── Given records ──

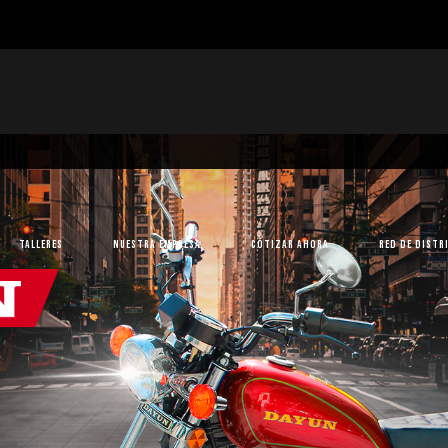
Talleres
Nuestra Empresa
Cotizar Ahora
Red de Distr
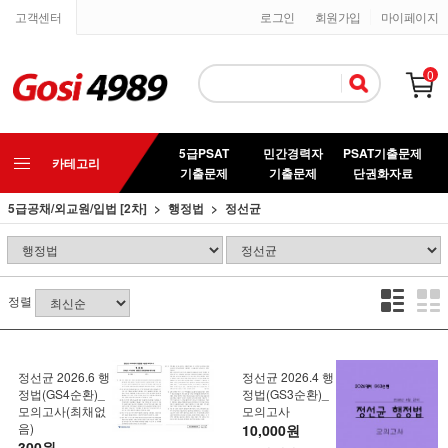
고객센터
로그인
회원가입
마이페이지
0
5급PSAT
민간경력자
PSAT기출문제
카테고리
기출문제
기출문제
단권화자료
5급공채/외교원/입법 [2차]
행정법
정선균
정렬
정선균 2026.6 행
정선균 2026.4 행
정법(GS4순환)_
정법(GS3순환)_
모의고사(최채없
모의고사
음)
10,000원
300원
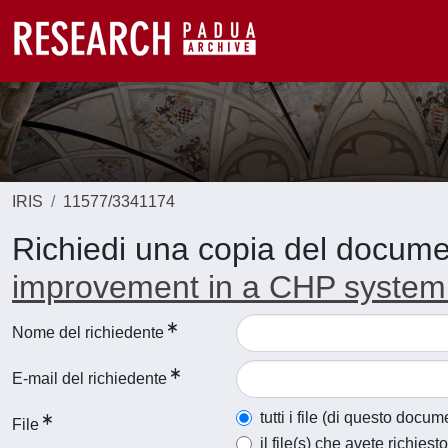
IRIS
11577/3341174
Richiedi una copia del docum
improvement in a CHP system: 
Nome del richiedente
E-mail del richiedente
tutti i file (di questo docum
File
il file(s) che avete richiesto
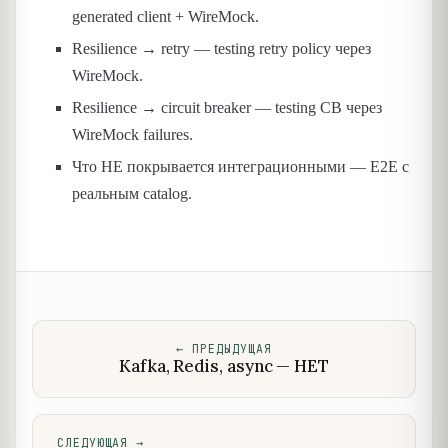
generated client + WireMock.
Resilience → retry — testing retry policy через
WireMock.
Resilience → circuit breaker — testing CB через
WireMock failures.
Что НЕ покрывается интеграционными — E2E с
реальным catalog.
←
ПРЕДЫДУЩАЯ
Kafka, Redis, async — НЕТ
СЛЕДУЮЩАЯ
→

───
── Given records ──

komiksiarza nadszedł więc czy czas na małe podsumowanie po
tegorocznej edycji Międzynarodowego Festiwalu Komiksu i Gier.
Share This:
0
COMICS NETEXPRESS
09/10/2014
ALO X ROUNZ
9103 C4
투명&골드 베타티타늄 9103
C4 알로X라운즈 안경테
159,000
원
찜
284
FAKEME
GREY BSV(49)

───

Copy the rows without any change, beginning at the line that contains "komiksiarza nadszedł więc" and stopping after the line that contains "GREY BSV(49)".

§ Completed exercise:
komiksiarza nadszedł więc czy czas na małe podsumowanie po
tegorocznej edycji Międzynarodowego Festiwalu Komiksu i Gier.
Share This:
0
COMICS NETEXPRESS
09/10/2014
ALO X ROUNZ
9103 C4
투명&골드 베타티타늄 9103
C4 알로X라운즈 안경테
159,000
원
찜
284
FAKEME
GREY BSV(49)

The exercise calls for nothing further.